Start a 4-day Reading Plan on 1 & 2 Peter

Start a 4-day Reading Plan on 1, 2 & 3 John

Start a 4-day Reading Plan on Jude

January 2020 - James & Revelation

Written by Jesus' half brother Jacob, the book of James shares sage wisdom for all the churches and followers of Jesus. It's influenced by Proverbs and frequently quotes Jesus' Sermon on the Mount.

While James doesn't teach new theology, it does challenge believers on how they should live. Topics covered include words, favoritism, love, wealth and hardship. When believers listen to and obey God's word, they love Him and others. Their actions match their words, and their lives are made whole, complete and perfect.

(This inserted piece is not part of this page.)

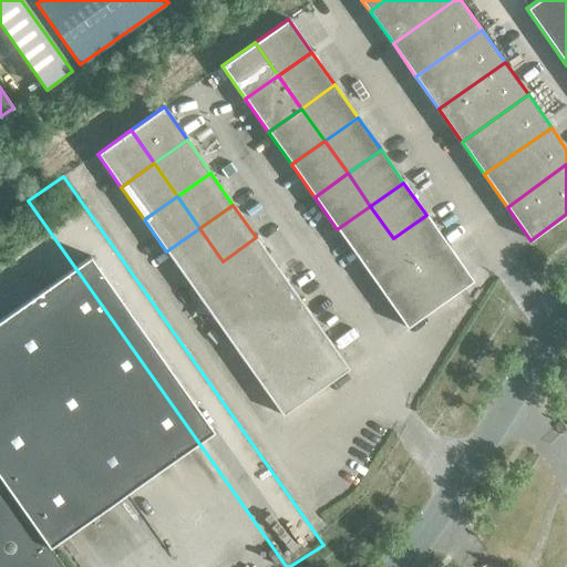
[(393,238),(370,206),(337,229),(360,261),(393,238)]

The book of Revelation was written to seven churches as both encouragement and challenge. An apocalyptic letter, it relies on visions, symbols, and Old Testament references to reveal the ultimate fulfillment of God's promise given to Abraham in Genesis. The book is not a secret code that allows believers to decipher the timeline of Jesus's return.

Instead, it shows that every human kingdom eventually becomes Babylon and must be resisted. Jesus, the slain Lamb who died for the sins of the world, will return one day as King with His followers to prompt repentance. He will remove evil permanently and make all things anew.

That promise motivates every generation of God's people to remain faithful in the midst of persecution until their King returns.

We will be starting off the new year with some reading and discussion of these two books.